In his reply to Mrs Nuala O'Loan's report, which has been seen by The Irish Times, Sir Ronnie contests her findings, branding many of her conclusions as "significantly factually inaccurate", "unwarranted assumptions", "misunderstandings" or "material omissions".

He flatly rejects the call by Mrs Nuala O'Loan for an outsider to lead the investigation.

He says: "It is a matter of profound concern that the Chief Constable and other affected police officers were denied fair and reasonable opportunity to make a considered and informed response to the [Ombudsman's] draft report."

He adds: "The case against the Chief Constable and other affected officers was at no time put to them for response fully, adequately or at all . . . The PSNI accepts that, inevitably, there have been errors in the conduct of this, as of any investigation. However, it does not accept either the broad thrust or most of the detail of the Ombudsman's criticisms." His response to Mrs O'Loan's withering report is a paragraph-by-paragraph rejection of criticisms made by her of the RUC investigation.

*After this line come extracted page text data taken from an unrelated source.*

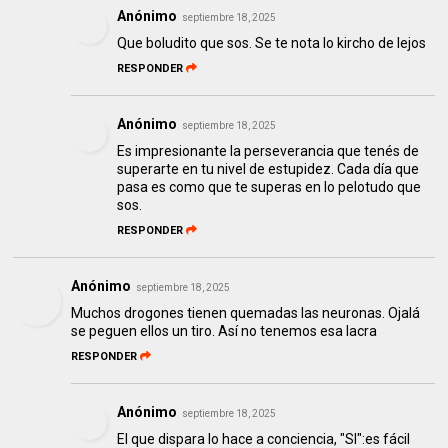
Anónimo
septiembre 18, 2025
Que boludito que sos. Se te nota lo kircho de lejos
RESPONDER
Anónimo
septiembre 18, 2025
Es impresionante la perseverancia que tenés de
superarte en tu nivel de estupidez. Cada día que
pasa es como que te superas en lo pelotudo que
sos.
RESPONDER
Anónimo
septiembre 18, 2025
Muchos drogones tienen quemadas las neuronas. Ojalá
se peguen ellos un tiro. Así no tenemos esa lacra
RESPONDER
Anónimo
septiembre 18, 2025
El que dispara lo hace a conciencia, "SI":es fácil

The first volume of Sir Ronnie's report runs to 87 pages and challenges in detail many of the conclusions arrived at by Mrs O'Loan and her team. The second volume, at more than 100 pages, deals, among other issues, with six recommendations on the way forward raised by the Ombudsman.

Sir Ronnie refers to intelligence provided by the informer known as Kevin Fulton three days before the Omagh bombing and says: "The Ombudsman fails to mention that by 1994 Fulton was regarded by Special Branch as unreliable . . . At no time prior to Omagh did Fulton provide relevant material in respect of the bombing." Also rejected is the claim that intelligence tip-offs could have prevented the bombing.

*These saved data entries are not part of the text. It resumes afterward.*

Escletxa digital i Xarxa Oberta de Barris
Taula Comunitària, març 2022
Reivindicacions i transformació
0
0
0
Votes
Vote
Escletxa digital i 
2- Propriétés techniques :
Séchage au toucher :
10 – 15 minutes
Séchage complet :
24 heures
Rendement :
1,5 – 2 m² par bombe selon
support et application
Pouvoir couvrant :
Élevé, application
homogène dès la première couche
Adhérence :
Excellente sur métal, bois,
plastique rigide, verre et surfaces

Mrs O'Loan has claimed: "The Omagh Bomb Investigation Team was deprived of significant lines of inquiry." But Sir Ronnie counters: "The PSNI absolutely rejects the charge that the Omagh Bomb Investigation Team has been deprived".

He concludes: "The report has done a great disservice and caused great hurt to the PSNI and to individual officers within it and has inflicted further unnecessary grief and anxiety on the relatives of those murdered and those injured. The PSNI regrettably concludes the Ombudsman's investigation has lacked the necessary rigour, evidence and fairness that would legitimately be expected."